I can't stand the French and Germans. That's it. There's no more. Second rate powers do not deserve a say at the big kid's table. Especially, when they have trouble keeping their schadenfreude under wraps. (via Stephen Den Beste)
The only thing that's worse than hearing our "allies" try to leverage their positions into cheap oil, it's hearing the Democratic Party's nincompoops talk bemoan our fouled relationships with those ungrateful sh*ts.
But, it's okay -- we don't really need the "Axis of Weasels". Why? Because we're closer to the Chinese than we've ever been:
"Neither we nor the Chinese leadership anymore believe that there is anything inevitable about our relationship, either inevitably bad or inevitably good," Powell said. "We believe that is up to us together to take responsibility for our common future."
Indeed. It seems that we are both in the midst of reappraisal, and that we are both liking what we see. Maybe that's because we look more and more similar every day:
"Today's China is more capitalist than many capitalist societies," says Ding Xueliang, a professor of social science at Hong Kong's University of Science and Technology. "You cannot talk about it, but you can do it."China's constitution does not yet guarantee private property rights. It says China is a "socialist state under the people's democratic dictatorship, led by the working class and based on the alliance of workers and peasants."

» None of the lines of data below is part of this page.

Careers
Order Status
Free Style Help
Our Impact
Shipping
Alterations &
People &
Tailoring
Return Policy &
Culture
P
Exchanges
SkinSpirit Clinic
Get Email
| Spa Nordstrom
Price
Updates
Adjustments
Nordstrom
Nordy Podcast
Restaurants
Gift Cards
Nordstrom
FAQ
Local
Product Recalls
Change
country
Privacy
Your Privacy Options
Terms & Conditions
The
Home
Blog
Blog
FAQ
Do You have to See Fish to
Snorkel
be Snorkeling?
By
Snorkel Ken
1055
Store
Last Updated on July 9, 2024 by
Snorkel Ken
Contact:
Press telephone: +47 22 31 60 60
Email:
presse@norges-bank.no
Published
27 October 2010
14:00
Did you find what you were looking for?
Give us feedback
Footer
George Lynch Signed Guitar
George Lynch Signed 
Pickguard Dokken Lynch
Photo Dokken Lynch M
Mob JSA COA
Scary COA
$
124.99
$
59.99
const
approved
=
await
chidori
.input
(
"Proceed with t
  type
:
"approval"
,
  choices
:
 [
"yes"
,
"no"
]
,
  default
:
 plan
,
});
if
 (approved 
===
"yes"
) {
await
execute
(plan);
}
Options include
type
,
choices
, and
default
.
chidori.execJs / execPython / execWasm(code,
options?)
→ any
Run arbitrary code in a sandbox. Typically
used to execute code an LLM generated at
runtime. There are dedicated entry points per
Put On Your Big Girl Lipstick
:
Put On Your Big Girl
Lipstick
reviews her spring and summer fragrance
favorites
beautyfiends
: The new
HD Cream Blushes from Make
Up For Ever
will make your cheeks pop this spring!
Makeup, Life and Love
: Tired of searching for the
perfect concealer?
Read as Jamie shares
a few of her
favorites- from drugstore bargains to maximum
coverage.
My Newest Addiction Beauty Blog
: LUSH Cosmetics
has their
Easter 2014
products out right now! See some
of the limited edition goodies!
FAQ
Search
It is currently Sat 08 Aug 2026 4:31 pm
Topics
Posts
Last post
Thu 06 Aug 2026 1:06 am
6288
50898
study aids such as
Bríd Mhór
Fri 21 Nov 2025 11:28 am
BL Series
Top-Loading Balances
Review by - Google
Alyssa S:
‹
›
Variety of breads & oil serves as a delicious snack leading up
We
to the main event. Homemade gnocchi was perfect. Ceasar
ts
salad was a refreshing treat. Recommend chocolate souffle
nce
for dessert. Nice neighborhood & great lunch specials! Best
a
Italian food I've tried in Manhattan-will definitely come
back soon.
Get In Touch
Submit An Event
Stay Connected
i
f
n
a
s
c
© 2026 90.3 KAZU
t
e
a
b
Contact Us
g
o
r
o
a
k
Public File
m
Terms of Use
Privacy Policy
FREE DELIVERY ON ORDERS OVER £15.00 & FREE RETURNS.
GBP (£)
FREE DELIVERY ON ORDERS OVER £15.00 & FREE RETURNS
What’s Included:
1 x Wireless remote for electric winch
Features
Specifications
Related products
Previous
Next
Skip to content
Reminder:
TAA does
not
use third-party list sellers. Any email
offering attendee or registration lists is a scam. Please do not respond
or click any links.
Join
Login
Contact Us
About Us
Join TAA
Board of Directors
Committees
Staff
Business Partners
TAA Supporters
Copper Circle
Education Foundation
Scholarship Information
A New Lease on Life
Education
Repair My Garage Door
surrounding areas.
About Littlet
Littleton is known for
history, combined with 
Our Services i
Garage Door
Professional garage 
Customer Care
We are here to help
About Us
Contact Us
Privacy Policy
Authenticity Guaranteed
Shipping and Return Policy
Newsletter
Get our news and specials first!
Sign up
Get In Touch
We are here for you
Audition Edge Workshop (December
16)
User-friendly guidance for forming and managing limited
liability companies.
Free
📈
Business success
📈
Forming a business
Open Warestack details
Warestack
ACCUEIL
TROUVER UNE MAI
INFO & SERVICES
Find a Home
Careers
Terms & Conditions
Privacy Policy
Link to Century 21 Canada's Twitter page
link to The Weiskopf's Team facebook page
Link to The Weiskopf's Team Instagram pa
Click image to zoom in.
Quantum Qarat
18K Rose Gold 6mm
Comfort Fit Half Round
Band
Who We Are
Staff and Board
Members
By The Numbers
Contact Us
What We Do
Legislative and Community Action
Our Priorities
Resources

News reports last week said the party's 356-member Central Committee will debate amendments to "promote economic and social development" at an annual meeting in October. The reports gave no details, but experts said the changes might include a first-ever guarantee of property rights.
As Robert Prather points out:
There hasn't been a revolution that throws communism in the dustbin, but a quiet realization that, if they wish to prosper, capitalism is the only economic system that can deliver the goods. Now, if we could only get Europe to realize the same thing.